It has been pointed out that I haven’t written anything advertising related in quite some time. In my mind, understanding STEM is crucial to advertising, but I get that most of what interests me requires a chasm leap to convert from just interesting physics information to actual advertising. As such, my new year’s resolution is to work harder to bridge the two elements in the bloomfield knoble blog. Like all resolutions, this one probably won’t last very long either, but it’s worth a shot. I am also starting now, because (if by the time it hasn’t already been published), bloomfield knoble is updating our website, and it seems like a great time to launch.
With that introduction out of the way, let’s talk about the science of advertising. There are really several paths that science of advertising can take. Today’s blog is about using science to better target promotions and personalize customer service. A recent article in MIT Technology Review highlights the effort by IBM to use social media, specifically Twitter, to guess at people’s core psychological traits with the goal of offering personalized customer service or better-targeted promotional messages.
“We need to go below behavioral analysis like Amazon does,” says Michelle Zhou, leader of the User Systems and Experience Research Group at IBM’s Almaden Research Center in California, which developed the software. “We want to use social media to derive information about an individual—what is the overall affect of this person? How resilient is this person emotionally? People with different personalities want something different.” Zhou’s software develops a personality profile based on a person’s most recent few hundred or thousand Twitter updates. That profile scores the“big five” traits commonly used in psychological research: extroversion, agreeableness, conscientiousness, neuroticism, and openness to experience. It also scores the person on measures of “values” (for example, hedonism and conservatism) and “needs” (for example, curiosity and social harmony).
Zhou says she is working with several IBM customers to test how the technology might help their businesses. She declines to identify the companies but says they might use the system, for example, to tune marketing messages sent by e-mail or social media, or to select the promotional content displayed when a customer logs in to his or her account. A crucial part of the pilot program will test whether messages targeted with the technology’s help perform better than others. “Our hypothesis is that the conversion rates will be quite high,” says Zhou.

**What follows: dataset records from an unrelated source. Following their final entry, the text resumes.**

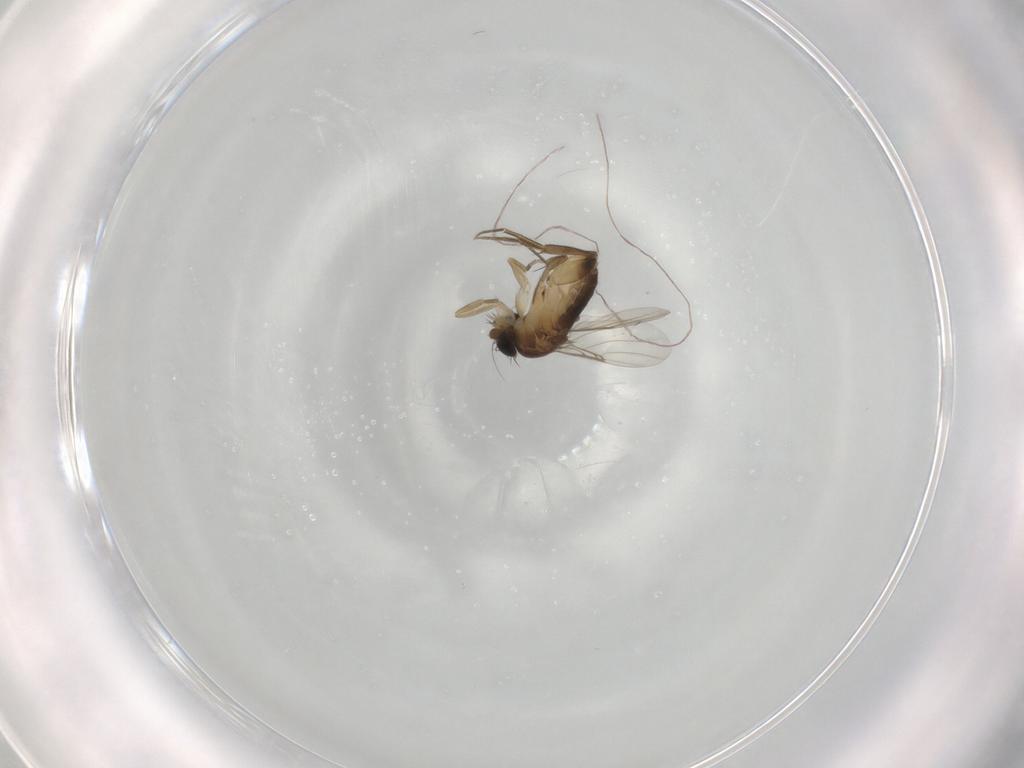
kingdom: Animalia
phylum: Arthropoda
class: Insecta
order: Diptera
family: Phoridae
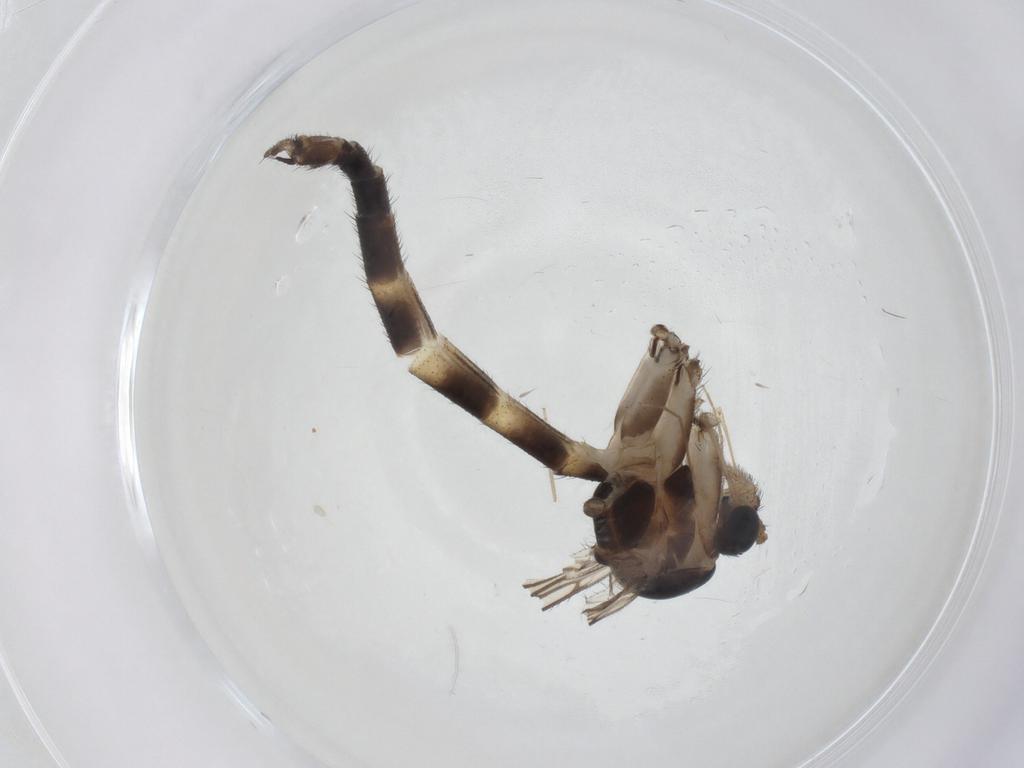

At least, she expects them to be higher than is typical: e-mail marketing messages ordinarily have a response rate of just 0.34 percent, she says, and phone marketing calls achieve about 13 percent.
Zhou says that having a rough idea of a person’s personality could also help in call centers or other customer service settings, such as when an airline must break the news that a flight has been cancelled or delayed. “Studies show people that are extroverted want a reward and recognition, like 10,000 [frequent flyer] points,” she says. “Conscientious people want efficiency, to know their new flight right away.” In a call center scenario, a customer’s personality profile might advise a customer service agent whether to efficiently provide “just the facts” or to try to be more engaging and supportive, says Zhou. Many businesses already make use of software that analyzes social-media activity. However, it is aimed either at helping corporate representatives interact with customers or at summarizing the overall volume and tone of a discussion, not at profiling individuals.
IBM’s software was developed by recruiting people to answer psychological questionnaires and comparing the results with their Twitter activity. Machine learning software then looked at how different patterns of word use matched with psychological traits. Those correlations were used to derive models that can create a profile from a person’s tweets alone. In a study where 300 people had their Twitter profiles processed by the software and also took psychometric surveys, the results were “highly correlated” more than 80 percent of the time, says Zhou. However, she notes that when people use Twitter in a specialized way—for example, journalists discussing their beat—their tweet-derived profiles may not be so representative.
Still, Zhou argues that since the methods companies currently use to target and understand their customers are relatively imprecise, IBM’s software doesn’t have to capture a person’s personality completely to be useful. She also says it should be possible to adapt the software to use other sources of data, such as call center transcripts or online customer service chats.
Software like Zhou’s that relies on language use should be able to usefully capture something of a person’s personality, says Andrew Schwartz, a researcher at the University of Pennsylvania, who recently published a major study of how personality traits show up in Facebook activity. He says previous research has shown that measured personality traits can predict future actions, such as the number of sick days or doctor’s visits a person will report. “It seems reasonable that personality would be useful for presenting ads that resonate better with the recipient,” says Schwartz. “The ad-targeting application has been talked about for a few years now, but I think language-based measures of personality are just now becoming reliable enough to see it happen.”